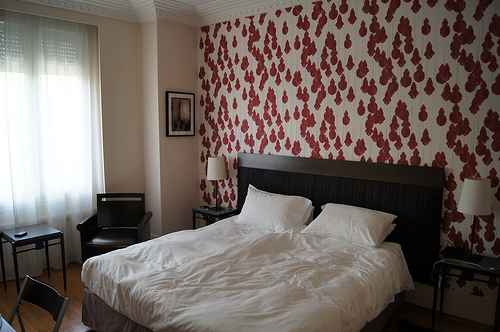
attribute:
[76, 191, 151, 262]
chair — brown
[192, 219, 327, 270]
spread — white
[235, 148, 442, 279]
headboard — black, brown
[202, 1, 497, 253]
wall paper — dotted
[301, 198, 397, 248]
pillow — white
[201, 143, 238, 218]
lamp — small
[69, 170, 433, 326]
spread — white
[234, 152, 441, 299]
headboard — wooden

•••

What is being asked
Rewrite the lines from the one holding "[192, 219, 327, 270]" through the end of the records, inclusive, replacing "441" with "440" and changing nothing else.

Answer for this exercise
[192, 219, 327, 270]
spread — white
[235, 148, 442, 279]
headboard — black, brown
[202, 1, 497, 253]
wall paper — dotted
[301, 198, 397, 248]
pillow — white
[201, 143, 238, 218]
lamp — small
[69, 170, 433, 326]
spread — white
[234, 152, 440, 299]
headboard — wooden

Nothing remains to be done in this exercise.